──────── Records shown
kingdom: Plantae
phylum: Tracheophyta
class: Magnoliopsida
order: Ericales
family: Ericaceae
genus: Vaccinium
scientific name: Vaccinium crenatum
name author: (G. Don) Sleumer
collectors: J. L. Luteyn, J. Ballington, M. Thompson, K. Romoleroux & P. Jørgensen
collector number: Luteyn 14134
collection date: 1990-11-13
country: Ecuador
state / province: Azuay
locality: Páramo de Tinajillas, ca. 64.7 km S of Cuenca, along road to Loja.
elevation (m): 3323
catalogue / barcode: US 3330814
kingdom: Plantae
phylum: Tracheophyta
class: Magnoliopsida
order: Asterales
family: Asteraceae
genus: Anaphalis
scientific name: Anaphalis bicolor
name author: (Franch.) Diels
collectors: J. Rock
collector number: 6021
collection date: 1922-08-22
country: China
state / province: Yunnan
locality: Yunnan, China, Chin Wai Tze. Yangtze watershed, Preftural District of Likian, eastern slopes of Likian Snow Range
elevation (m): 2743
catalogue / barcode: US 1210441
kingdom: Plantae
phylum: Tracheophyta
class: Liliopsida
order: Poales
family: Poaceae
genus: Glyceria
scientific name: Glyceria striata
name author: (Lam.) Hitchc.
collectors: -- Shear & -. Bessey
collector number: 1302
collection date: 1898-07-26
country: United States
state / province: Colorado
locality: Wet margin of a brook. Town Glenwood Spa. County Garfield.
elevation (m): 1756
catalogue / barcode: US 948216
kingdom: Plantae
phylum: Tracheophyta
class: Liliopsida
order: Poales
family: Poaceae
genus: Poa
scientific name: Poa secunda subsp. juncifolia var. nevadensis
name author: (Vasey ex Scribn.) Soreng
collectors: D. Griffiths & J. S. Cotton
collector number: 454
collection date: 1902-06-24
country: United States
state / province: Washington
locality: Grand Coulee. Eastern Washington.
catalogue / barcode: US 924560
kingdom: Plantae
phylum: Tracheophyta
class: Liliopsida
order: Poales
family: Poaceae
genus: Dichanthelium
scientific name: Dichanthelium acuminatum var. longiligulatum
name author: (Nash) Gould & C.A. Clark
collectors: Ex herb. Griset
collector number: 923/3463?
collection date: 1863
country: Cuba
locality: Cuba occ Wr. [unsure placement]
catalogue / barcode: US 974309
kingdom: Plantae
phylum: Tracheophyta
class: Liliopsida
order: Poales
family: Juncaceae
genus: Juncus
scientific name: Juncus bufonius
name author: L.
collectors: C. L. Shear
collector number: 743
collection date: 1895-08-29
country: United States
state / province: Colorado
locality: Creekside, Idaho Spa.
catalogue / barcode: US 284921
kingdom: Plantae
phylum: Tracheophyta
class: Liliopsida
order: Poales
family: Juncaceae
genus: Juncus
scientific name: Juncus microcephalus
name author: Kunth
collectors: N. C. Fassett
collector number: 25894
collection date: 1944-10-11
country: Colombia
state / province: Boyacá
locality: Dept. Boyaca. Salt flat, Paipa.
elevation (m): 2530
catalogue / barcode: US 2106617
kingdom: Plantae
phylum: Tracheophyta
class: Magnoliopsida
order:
────────────────
Direction | Put every line of the data above into a single numbered list, leaving out blank lines.

Final result |
1. kingdom: Plantae
2. phylum: Tracheophyta
3. class: Magnoliopsida
4. order: Ericales
5. family: Ericaceae
6. genus: Vaccinium
7. scientific name: Vaccinium crenatum
8. name author: (G. Don) Sleumer
9. collectors: J. L. Luteyn, J. Ballington, M. Thompson, K. Romoleroux & P. Jørgensen
10. collector number: Luteyn 14134
11. collection date: 1990-11-13
12. country: Ecuador
13. state / province: Azuay
14. locality: Páramo de Tinajillas, ca. 64.7 km S of Cuenca, along road to Loja.
15. elevation (m): 3323
16. catalogue / barcode: US 3330814
17. kingdom: Plantae
18. phylum: Tracheophyta
19. class: Magnoliopsida
20. order: Asterales
21. family: Asteraceae
22. genus: Anaphalis
23. scientific name: Anaphalis bicolor
24. name author: (Franch.) Diels
25. collectors: J. Rock
26. collector number: 6021
27. collection date: 1922-08-22
28. country: China
29. state / province: Yunnan
30. locality: Yunnan, China, Chin Wai Tze. Yangtze watershed, Preftural District of Likian, eastern slopes of Likian Snow Range
31. elevation (m): 2743
32. catalogue / barcode: US 1210441
33. kingdom: Plantae
34. phylum: Tracheophyta
35. class: Liliopsida
36. order: Poales
37. family: Poaceae
38. genus: Glyceria
39. scientific name: Glyceria striata
40. name author: (Lam.) Hitchc.
41. collectors: -- Shear & -. Bessey
42. collector number: 1302
43. collection date: 1898-07-26
44. country: United States
45. state / province: Colorado
46. locality: Wet margin of a brook. Town Glenwood Spa. County Garfield.
47. elevation (m): 1756
48. catalogue / barcode: US 948216
49. kingdom: Plantae
50. phylum: Tracheophyta
51. class: Liliopsida
52. order: Poales
53. family: Poaceae
54. genus: Poa
55. scientific name: Poa secunda subsp. juncifolia var. nevadensis
56. name author: (Vasey ex Scribn.) Soreng
57. collectors: D. Griffiths & J. S. Cotton
58. collector number: 454
59. collection date: 1902-06-24
60. country: United States
61. state / province: Washington
62. locality: Grand Coulee. Eastern Washington.
63. catalogue / barcode: US 924560
64. kingdom: Plantae
65. phylum: Tracheophyta
66. class: Liliopsida
67. order: Poales
68. family: Poaceae
69. genus: Dichanthelium
70. scientific name: Dichanthelium acuminatum var. longiligulatum
71. name author: (Nash) Gould & C.A. Clark
72. collectors: Ex herb. Griset
73. collector number: 923/3463?
74. collection date: 1863
75. country: Cuba
76. locality: Cuba occ Wr. [unsure placement]
77. catalogue / barcode: US 974309
78. kingdom: Plantae
79. phylum: Tracheophyta
80. class: Liliopsida
81. order: Poales
82. family: Juncaceae
83. genus: Juncus
84. scientific name: Juncus bufonius
85. name author: L.
86. collectors: C. L. Shear
87. collector number: 743
88. collection date: 1895-08-29
89. country: United States
90. state / province: Colorado
91. locality: Creekside, Idaho Spa.
92. catalogue / barcode: US 284921
93. kingdom: Plantae
94. phylum: Tracheophyta
95. class: Liliopsida
96. order: Poales
97. family: Juncaceae
98. genus: Juncus
99. scientific name: Juncus microcephalus
100. name author: Kunth
101. collectors: N. C. Fassett
102. collector number: 25894
103. collection date: 1944-10-11
104. country: Colombia
105. state / province: Boyacá
106. locality: Dept. Boyaca. Salt flat, Paipa.
107. elevation (m): 2530
108. catalogue / barcode: US 2106617
109. kingdom: Plantae
110. phylum: Tracheophyta
111. class: Magnoliopsida
112. order:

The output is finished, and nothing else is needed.